Seminal fluid contains several proteins that interact with epithelial cells of the cervix and uterus, inducing active gestational immune tolerance. There are significantly improved outcomes when patients are exposed to seminal plasma around the time of oocyte retrieval, with statistical significance for clinical pregnancy, but not for ongoing pregnancy or live birth rates with the limited data available.

==Timing==
TVOR is typically performed after ovarian hyperstimulation, where oocytes are pharmacologically stimulated to mature. When the ovarian follicles have reached a certain degree of development, induction of final oocyte maturation is performed, generally by an intramuscular or subcutaneous injection of human chorionic gonadotropin (hCG). TVOR is typically performed 34–36 hours after hCG injection, when the eggs are fully mature but just prior to rupture of the follicles.

==Complications==
Injection of hCG as a trigger for ovulation confers a risk of ovarian hyperstimulation syndrome, especially in patients with polycystic ovary syndrome who have been hyperstimulated during previous assisted reproduction cycles.

Complications of TVOR include injury to pelvic organs, hemorrhage, and infection.
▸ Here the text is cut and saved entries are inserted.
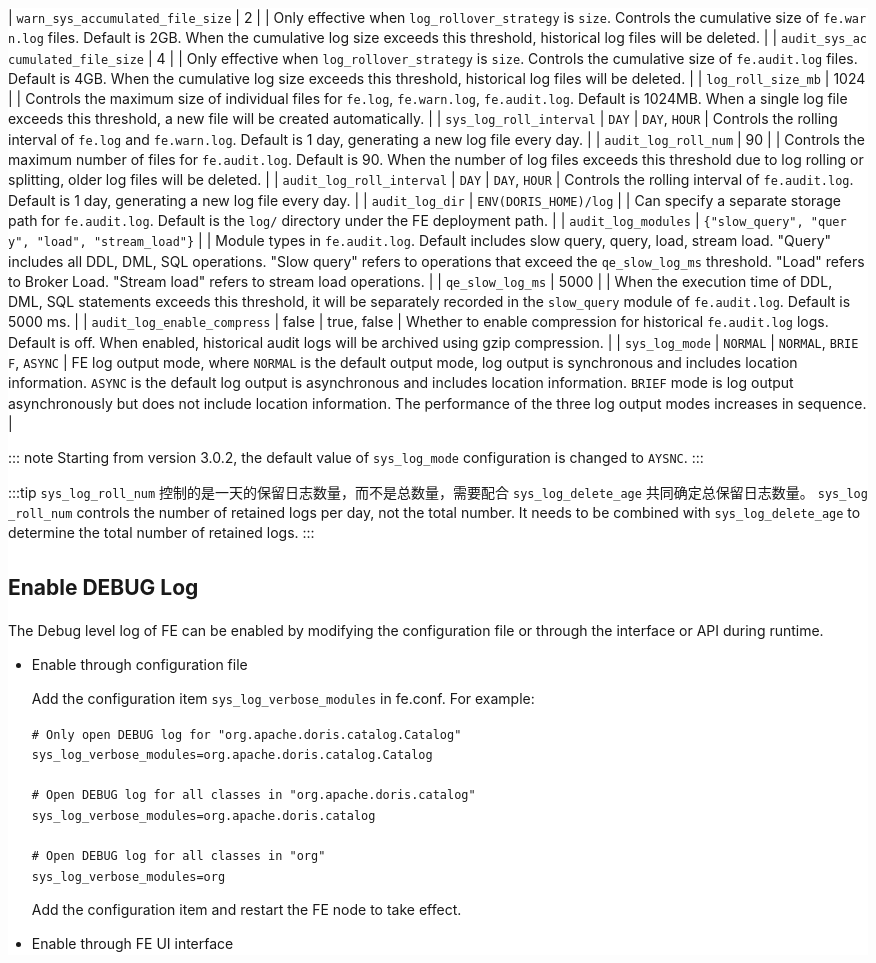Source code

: | `warn_sys_accumulated_file_size` | 2 |  | Only effective when `log_rollover_strategy` is `size`. Controls the cumulative size of `fe.warn.log` files. Default is 2GB. When the cumulative log size exceeds this threshold, historical log files will be deleted. |
| `audit_sys_accumulated_file_size` | 4 |  | Only effective when `log_rollover_strategy` is `size`. Controls the cumulative size of `fe.audit.log` files. Default is 4GB. When the cumulative log size exceeds this threshold, historical log files will be deleted. |
| `log_roll_size_mb` | 1024 |  | Controls the maximum size of individual files for `fe.log`, `fe.warn.log`, `fe.audit.log`. Default is 1024MB. When a single log file exceeds this threshold, a new file will be created automatically. |
| `sys_log_roll_interval` | `DAY` | `DAY`, `HOUR` | Controls the rolling interval of `fe.log` and `fe.warn.log`. Default is 1 day, generating a new log file every day. |
| `audit_log_roll_num` | 90 |  | Controls the maximum number of files for `fe.audit.log`. Default is 90. When the number of log files exceeds this threshold due to log rolling or splitting, older log files will be deleted. |
| `audit_log_roll_interval` | `DAY` | `DAY`, `HOUR` | Controls the rolling interval of `fe.audit.log`. Default is 1 day, generating a new log file every day. |
| `audit_log_dir` | `ENV(DORIS_HOME)/log` |  | Can specify a separate storage path for `fe.audit.log`. Default is the `log/` directory under the FE deployment path. |
| `audit_log_modules` | `{"slow_query", "query", "load", "stream_load"}` |  | Module types in `fe.audit.log`. Default includes slow query, query, load, stream load. "Query" includes all DDL, DML, SQL operations. "Slow query" refers to operations that exceed the `qe_slow_log_ms` threshold. "Load" refers to Broker Load. "Stream load" refers to stream load operations. |
| `qe_slow_log_ms` | 5000 |  | When the execution time of DDL, DML, SQL statements exceeds this threshold, it will be separately recorded in the `slow_query` module of `fe.audit.log`. Default is 5000 ms. |
| `audit_log_enable_compress` | false | true, false | Whether to enable compression for historical `fe.audit.log` logs. Default is off. When enabled, historical audit logs will be archived using gzip compression. |
| `sys_log_mode` | `NORMAL` | `NORMAL`, `BRIEF`, `ASYNC` | FE log output mode, where `NORMAL` is the default output mode, log output is synchronous and includes location information. `ASYNC` is the default log output is asynchronous and includes location information. `BRIEF` mode is log output asynchronously but does not include location information. The performance of the three log output modes increases in sequence. |

::: note
Starting from version 3.0.2, the default value of `sys_log_mode` configuration is changed to `AYSNC`.
:::

:::tip
`sys_log_roll_num` 控制的是一天的保留日志数量，而不是总数量，需要配合 `sys_log_delete_age` 共同确定总保留日志数量。
`sys_log_roll_num` controls the number of retained logs per day, not the total number. It needs to be combined with `sys_log_delete_age` to determine the total number of retained logs.
:::

## Enable DEBUG Log

The Debug level log of FE can be enabled by modifying the configuration file or through the interface or API during runtime.

- Enable through configuration file

   Add the configuration item `sys_log_verbose_modules` in fe.conf. For example:

   ```text
   # Only open DEBUG log for "org.apache.doris.catalog.Catalog"
   sys_log_verbose_modules=org.apache.doris.catalog.Catalog
   
   # Open DEBUG log for all classes in "org.apache.doris.catalog"
   sys_log_verbose_modules=org.apache.doris.catalog
   
   # Open DEBUG log for all classes in "org"
   sys_log_verbose_modules=org
   ```

   Add the configuration item and restart the FE node to take effect.

- Enable through FE UI interface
Occurring more often in lean patients with polycystic ovary syndrome, ovarian hemorrhage after TVOR is a potentially catastrophic and not so rare complication. Additional complications may result from the administration of intravenous sedation or general anesthesia. These include asphyxia caused by airway obstruction, apnea, hypotension, and pulmonary aspiration of stomach contents.

Propofol-based anesthetic techniques result in significant concentrations of propofol in follicular fluid. As propofol has been shown to have deleterious effects on oocyte fertilization (in a mouse model), some authors have suggested that the dose of propofol administered during anesthesia should be limited, and also that the retrieved oocytes should be washed free of propofol. Anecdotal evidence suggests that certain airborne chemical contaminants and particles, especially volatile organic compounds (VOC), may be toxic to and impair the growth and development of embryos if present in sufficient concentrations in the ambient atmosphere of an IVF incubator.
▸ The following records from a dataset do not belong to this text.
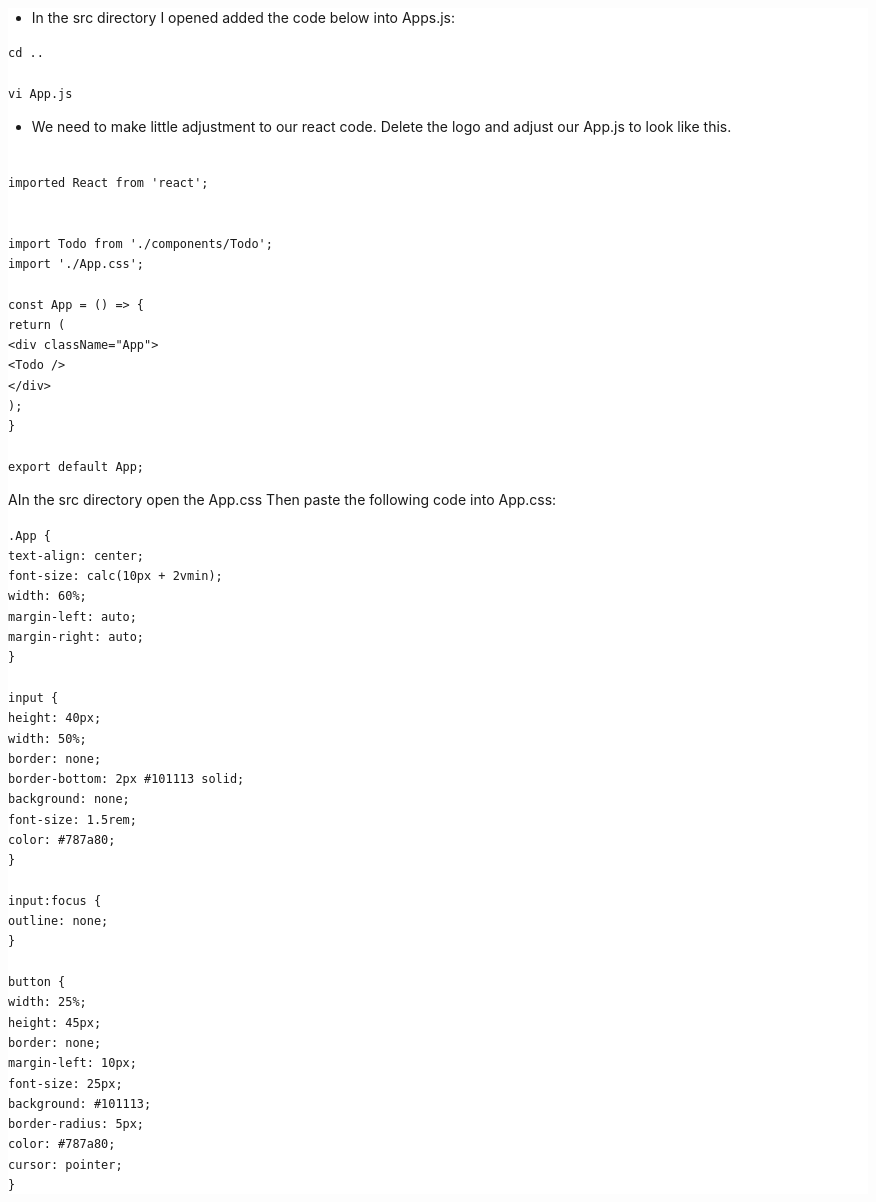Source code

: - In the src directory I opened added the code below into Apps.js:

```
cd ..

vi App.js
```

- We need to make little adjustment to our react code. Delete the logo and adjust our App.js to look like this.

```
 
imported React from 'react';

 
import Todo from './components/Todo';
import './App.css';

const App = () => {
return (
<div className="App">
<Todo />
</div>
);
}

export default App;
```

AIn the src directory open the App.css Then paste the following code into App.css:

```
.App {
text-align: center;
font-size: calc(10px + 2vmin);
width: 60%;
margin-left: auto;
margin-right: auto;
}

input {
height: 40px;
width: 50%;
border: none;
border-bottom: 2px #101113 solid;
background: none;
font-size: 1.5rem;
color: #787a80;
}

input:focus {
outline: none;
}

button {
width: 25%;
height: 45px;
border: none;
margin-left: 10px;
font-size: 25px;
background: #101113;
border-radius: 5px;
color: #787a80;
cursor: pointer;
}

```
Endometriosis seems to cause a challenge for TVOR that may have reflection on individual surgeon's performance rates for the procedure, independently from the diameter of a pre-existing ovarian endometrioma (OMA) or ovarian adhesions. Obesity is another factor that may present a challenge for the procedure.

==History==
This technique was first developed by Pierre Dellenbach and colleagues in Strasbourg, France, and reported in 1984. Steptoe and Edwards used laparoscopy to recover oocytes when IVF was introduced, and laparoscopy was the major method of oocyte recovery until TVOR was introduced.